Au. D., Le Monde des Livres, 29 juin 2007



Bol d’air


Judith Elbaz se joue de la typographie et de la syntaxe, déroulant ainsi une écriture vivante et vivifiante. Un texte jubilatoire aux pages un peu folles.


Le premier livre de Judith Elbaz s’appelait Colourful : il était foutraque et formidable. Le second, assez mystérieusement titré Le Mouvement en montagne, ne s’annonce pas mal non plus : « Si l’on tape le titre de mon premier livre, explique l’auteur, on découvre que « les internautes qui ont acheté cet article ont également acheté Triptyque de Claude Simon, et Un fantôme d’Eric Chevillard ». Il y a chez le chien une immobilité au cœur même du plus grand mouvement qui n’est rien d’autre que l’attente que quelqu’un soit là. Il est littéraire comme tout, et pictural, mais je ne le trouve pas cinématographique. »

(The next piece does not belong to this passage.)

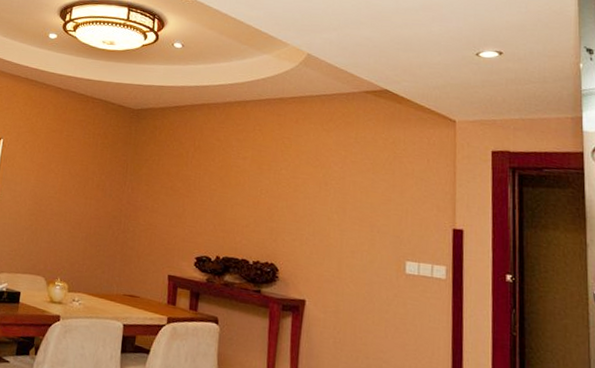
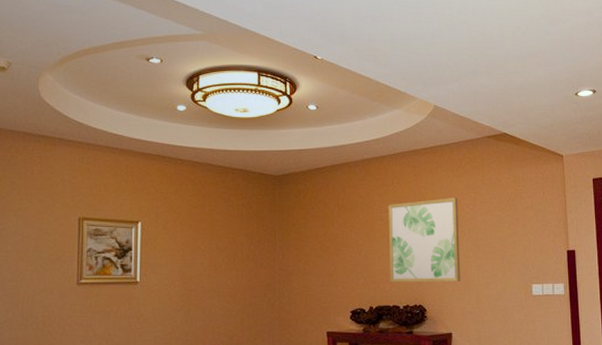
wall art: none [241,151,325,245] -> present [388,197,461,283]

La citation n’est pas trop longue, pour dire l’humour abrupt et l’art de passer du coq-à-l’âne chez Judith Elbaz, qui convoque et combine dans sa drôle de machine poétique toute une série d’éléments et de motifs hétéroclites – à commencer par elle même. On peut lire en effet Le Mouvement en montagne comme une sorte d’autoportrait familial, où il est souvent question de « ma mère » et de « La Picardière », une maison sise à Perdreauville, un hameau des Yvelines qui doit son nom à une abondance de perdrix… « Nous n’en avons jamais vu une seule », précise bien sûr la narratrice, farceuse danseuse qui préfère au récit d’enfance les entrechats et gambades d’un texte qui ne s’arrête jamais de jubiler, poussant la plaisanterie jusqu’au quasi calligramme, jouant sans cesse des accidents de la typographie, s’autorisant enfin toutes les licences possibles de syntaxe ou de ponctuation.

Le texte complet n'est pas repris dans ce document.